## [DESCRIPTION OF THE TASK]
In the material below, find each line with the string "Furious" and copy it.

## [SUPPLIED DATA]
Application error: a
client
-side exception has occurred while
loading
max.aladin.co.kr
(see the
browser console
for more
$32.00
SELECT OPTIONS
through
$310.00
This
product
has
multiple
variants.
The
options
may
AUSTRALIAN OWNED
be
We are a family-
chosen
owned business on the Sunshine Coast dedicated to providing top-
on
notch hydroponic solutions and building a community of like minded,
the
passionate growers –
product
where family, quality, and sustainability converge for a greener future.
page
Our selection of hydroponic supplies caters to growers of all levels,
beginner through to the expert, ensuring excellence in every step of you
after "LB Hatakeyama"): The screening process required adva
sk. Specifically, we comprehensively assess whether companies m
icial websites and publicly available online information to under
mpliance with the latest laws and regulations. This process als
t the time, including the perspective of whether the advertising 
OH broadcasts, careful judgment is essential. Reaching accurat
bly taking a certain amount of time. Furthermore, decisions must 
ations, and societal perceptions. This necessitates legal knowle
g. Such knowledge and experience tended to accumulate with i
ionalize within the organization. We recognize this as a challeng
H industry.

* * *

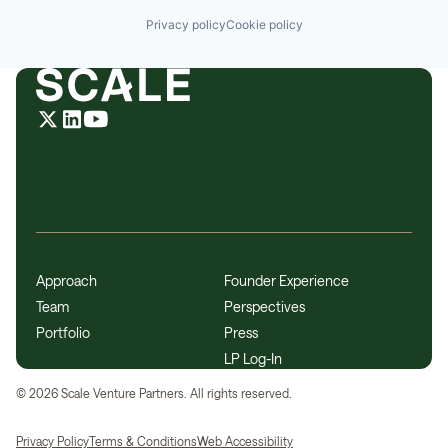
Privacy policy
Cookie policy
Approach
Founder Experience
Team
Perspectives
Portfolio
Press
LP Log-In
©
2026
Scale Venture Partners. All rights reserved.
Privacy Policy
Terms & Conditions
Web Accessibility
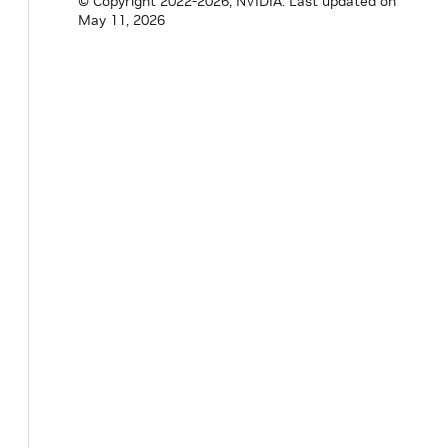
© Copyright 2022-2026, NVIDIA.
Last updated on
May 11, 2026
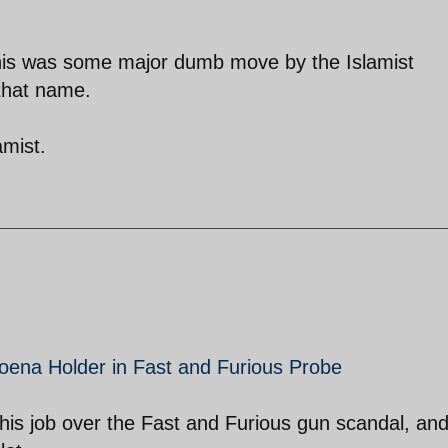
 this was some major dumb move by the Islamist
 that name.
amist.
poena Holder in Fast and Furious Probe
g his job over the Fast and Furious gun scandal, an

## [RESULT OF THIS TASK]
poena Holder in Fast and Furious Probe
g his job over the Fast and Furious gun scandal, an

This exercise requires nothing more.